- _The task_:
In the entries below, go to the line containing "par PRENOM NOM" and repeat it along with every later line, exactly.
[[ Information, beginning ]]
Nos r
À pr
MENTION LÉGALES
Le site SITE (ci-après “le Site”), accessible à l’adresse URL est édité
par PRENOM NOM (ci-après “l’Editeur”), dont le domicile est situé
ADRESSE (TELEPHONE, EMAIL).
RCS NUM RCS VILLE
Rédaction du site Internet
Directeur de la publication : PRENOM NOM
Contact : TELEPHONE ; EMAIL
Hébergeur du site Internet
[[ Information, end ]]
- _Expected answer_:
par PRENOM NOM (ci-après “l’Editeur”), dont le domicile est situé
ADRESSE (TELEPHONE, EMAIL).
RCS NUM RCS VILLE
Rédaction du site Internet
Directeur de la publication : PRENOM NOM
Contact : TELEPHONE ; EMAIL
Hébergeur du site Internet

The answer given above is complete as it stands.